_Available data_:
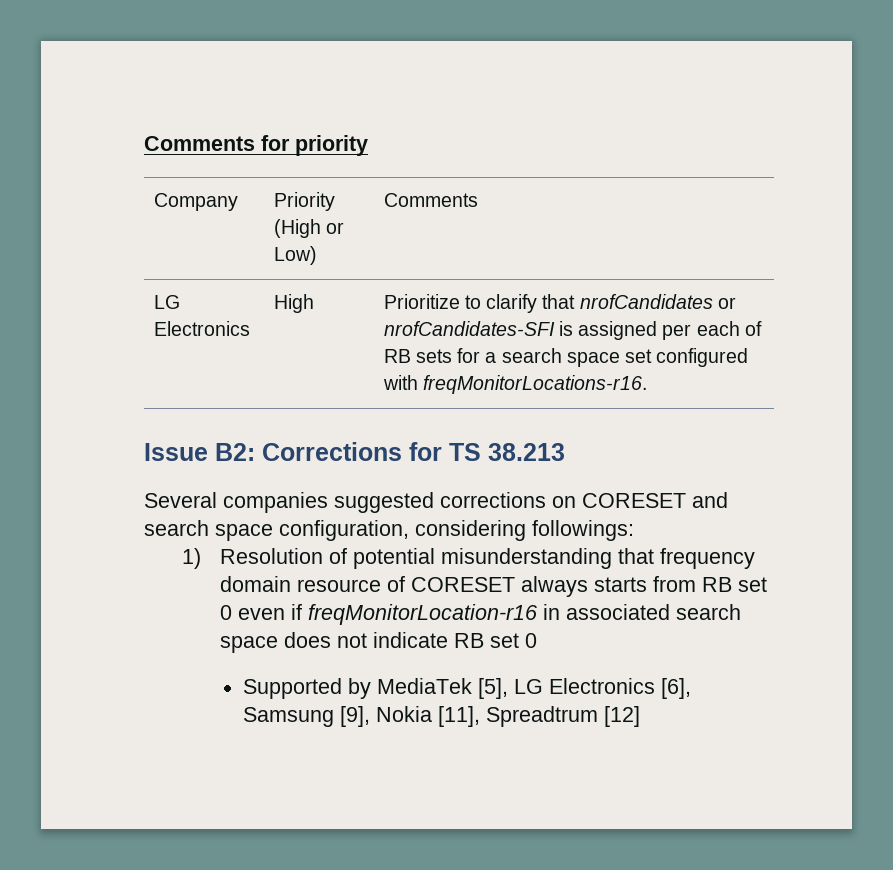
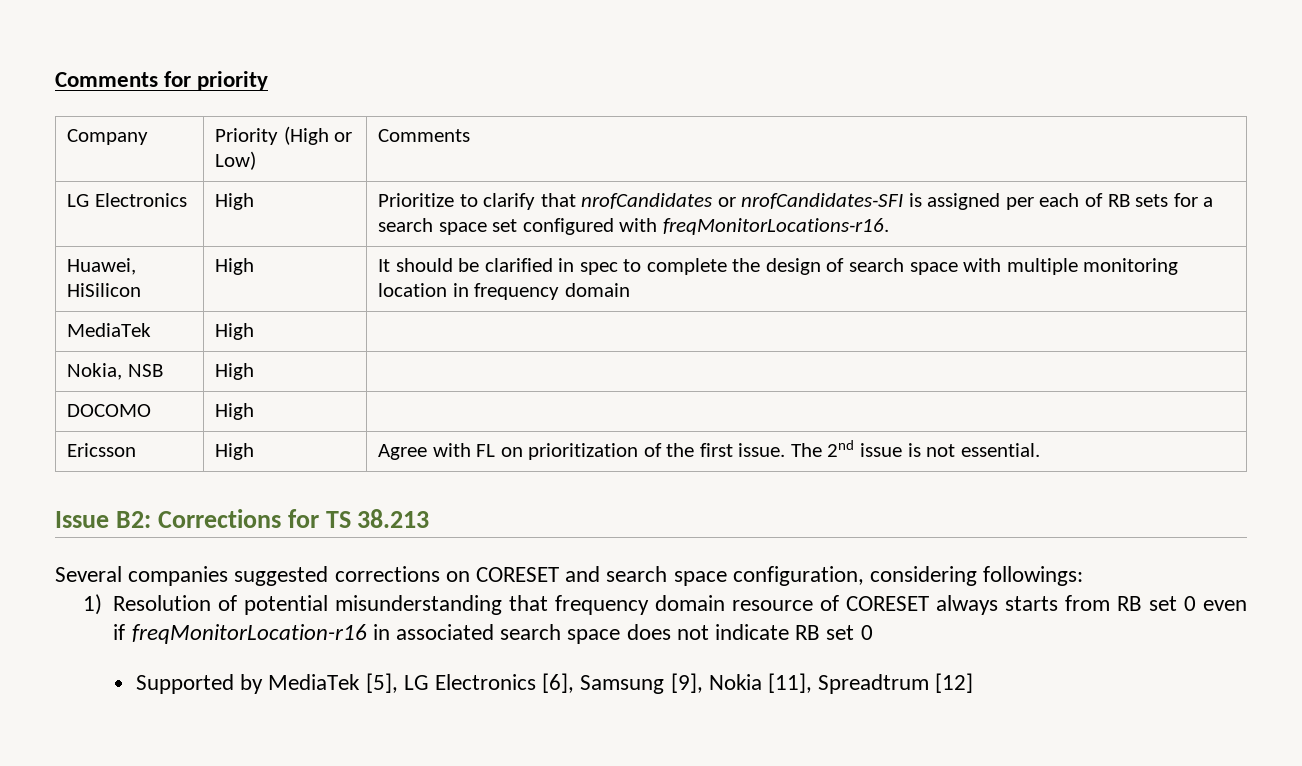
(647, 384) none -> [67,258,137,275] [67,283,142,297] [215,258,255,275] [378,258,1179,275] [378,283,630,300] [67,323,152,337] [215,323,255,340] [67,363,163,380] [215,363,255,380] [67,404,152,417] [215,403,255,420] [67,443,137,457] [215,443,255,460] [378,440,1040,460] // Huawei, HiSilicon | High | It should be clarified in spec to complete the design of search space with multiple monitoring location in frequency domain // MediaTek | High | // Nokia, NSB | High | // DOCOMO | High | // Ericsson | High | Agree with FL on prioritization of the first issue. The 2nd issue is not essential.

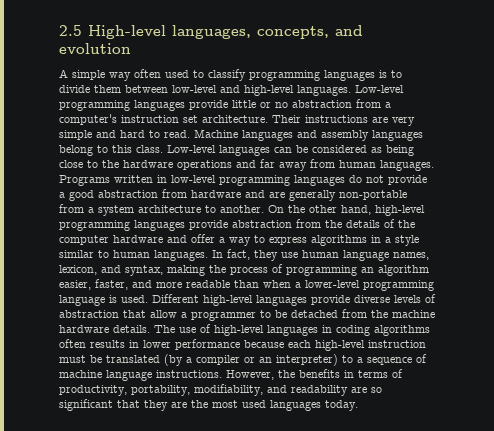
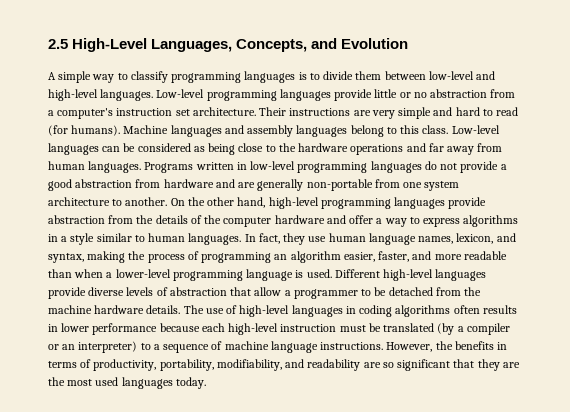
[88,25,363,39] [59,43,131,54] High-level languages, concepts, and evolution -> [72,38,409,52] High-Level Languages, Concepts, and Evolution
[134,69,189,78] often used -> (115, 78) none
[164,130,190,138] read. -> [496,107,519,116] [48,125,121,136] read (for humans).
[88,207,94,213] a -> [403,182,423,188] one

_Task details_:
Return only the number of lines above that include "none".

_Task result_:
2